Do understand that with luns, that first snapshot will take up exactly the space of the lun. So a 300GB lun with snapshots will require a +600GB volume with space reservations. In having a 300GB lun in a 550GB volume, you WILL NOT be able to take a snapshot and you WILL get a space error.
But do the math and look at the volume, lun and snapshots carefully and consider what I just said. Is there really space to recover?
See if these links help:
http://now.netapp.com/NOW/knowledge/docs/ontap/rel724L1/html/ontap/onlinebk/2snap8.htm
https://now.netapp.com/Knowledgebase/solutionarea.asp?id=kb39654
http://now.netapp.com/NOW/knowledge/docs/ontap/rel724L1/html/ontap/bsag/4cr-f5.htm
I think I'm getting close to the solution. Thank for your advise and info. But I still can't determine which snapshot comsumes the most space on the volume. When I deleted the snapshot with 28% used 15% total, it transfers the 28% usage and 15% total to the previous snapshot. Do I have to delete ALL snapshots in order to free up the space.
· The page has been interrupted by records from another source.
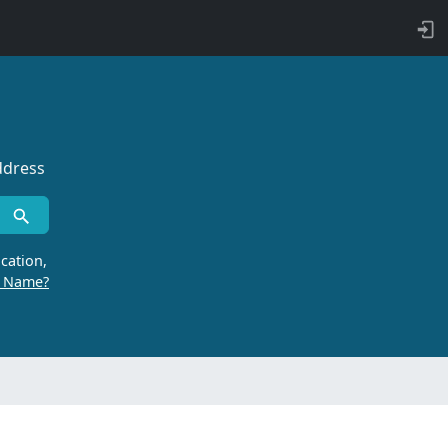
ddress
cation,
r Name?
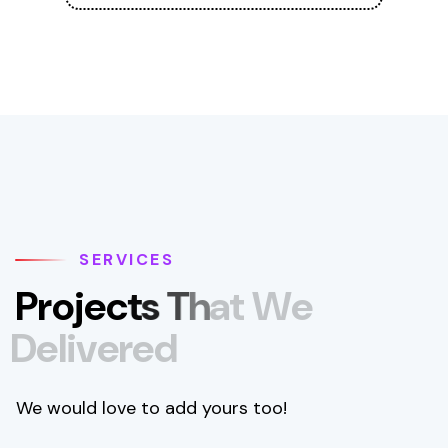
SERVICES
P
r
o
j
e
c
t
s
T
h
a
t
W
e
D
e
l
i
v
e
r
e
d
We would love to add yours too!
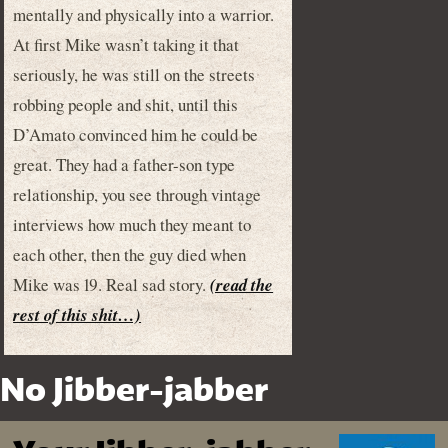
mentally and physically into a warrior.
At first Mike wasn’t taking it that
seriously, he was still on the streets
robbing people and shit, until this
D’Amato convinced him he could be
great. They had a father-son type
relationship, you see through vintage
interviews how much they meant to
each other, then the guy died when
Mike was 19. Real sad story.
(read the
rest of this shit…)
No Jibber-jabber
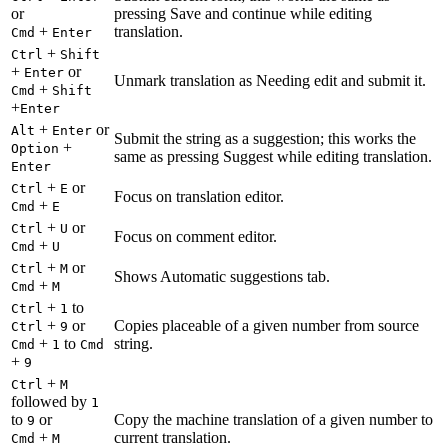
or
pressing Save and continue while editing
+
translation.
Cmd
Enter
+
Ctrl
Shift
+
or
Enter
Unmark translation as Needing edit and submit it.
+
Cmd
Shift
+
Enter
+
or
Alt
Enter
Submit the string as a suggestion; this works the
+
Option
same as pressing Suggest while editing translation.
Enter
+
or
Ctrl
E
Focus on translation editor.
+
Cmd
E
+
or
Ctrl
U
Focus on comment editor.
+
Cmd
U
+
or
Ctrl
M
Shows Automatic suggestions tab.
+
Cmd
M
+
to
Ctrl
1
+
or
Copies placeable of a given number from source
Ctrl
9
+
to
string.
Cmd
1
Cmd
+
9
+
Ctrl
M
followed by
1
to
or
Copy the machine translation of a given number to
9
+
current translation.
Cmd
M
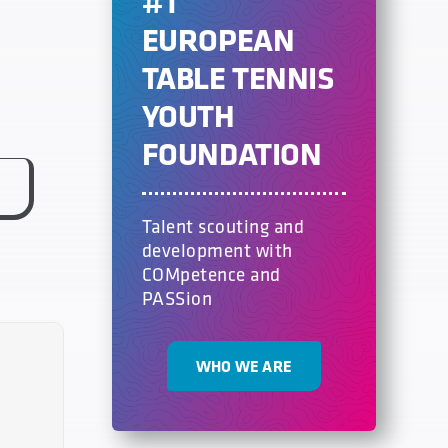
#1
EUROPEAN
TABLE TENNIS
YOUTH
FOUNDATION
Talent scouting and
development with
COMpetence and
PASSion
WHO WE ARE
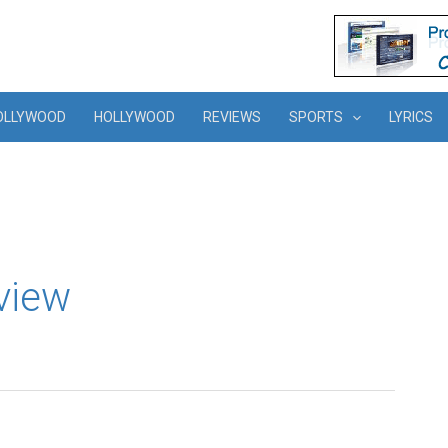
OLLYWOOD
HOLLYWOOD
REVIEWS
SPORTS
LYRICS
view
The following are the results of df and snap list commands.
bossana>df
/vol/mexico_log2/ 73400320 71608900 1791420 98% /vol/mexico_log2/
/vol/mexico_log2/.snapshot 0 12355224 0 ---% /vol/mexico_log2/.snapshot
-----------------------------------------------------------------------------------------------------------
BOSSANA> snap list mexico_log2
Volume mexico_log2
working...
%/used %/total date name
---------- ---------- ------------ --------
0% ( 0%) 0% ( 0%) Sep 08 12:57 sqlsnap__mexico_09-08-2008_12.56.24
28% (28%) 15% (15%) Aug 19 01:15 sqlsnap__mexico_08-19-2008_01.15.00__daily
29% ( 2%) 16% ( 1%) Aug 18 01:15 sqlsnap__mexico_08-18-2008_01.15.00__daily
29% ( 0%) 16% ( 0%) Aug 17 12:30 sqlsnap__mexico_08-17-2008_12.30.00__weekly
29% ( 0%) 16% ( 0%) Aug 17 01:15 sqlsnap__mexico_08-17-2008_01.15.00__daily
29% ( 0%) 16% ( 0%) Aug 16 01:15 sqlsnap__mexico_08-16-2008_01.15.00__daily
30% ( 0%) 16% ( 0%) Aug 15 01:15 sqlsnap__mexico_08-15-2008_01.15.00__daily
30% ( 1%) 17% ( 0%) Aug 14 01:15 sqlsnap__mexico_08-14-2008_01.15.00__daily
There are two ONTAP commands that allow you to see that:
snap delta
snap reclaimable
Play with those and see how you can determine what you are looking for.
Lemme know .....
Thanks for all your help. Those commands and article links you gave me were very useful. They led me to my solution. And I'd like to emphasize that this is only for my solution. It may not suit for the other. I simply turned on SNAP AUTODELETE for the trouble volume and it started deleting snapshots until it reached 20% free space (by default). Since this is a SQL server for researching not the production, I can take more risks. I need to learn more about managing spaces on NetApp SAN for the future. BTW I setup a backup job for SQL server for all databases nightly. Even I lost this server I still have backup of all databases.
Awesome. You are quite welcome. Glad to hear this is resolved for you.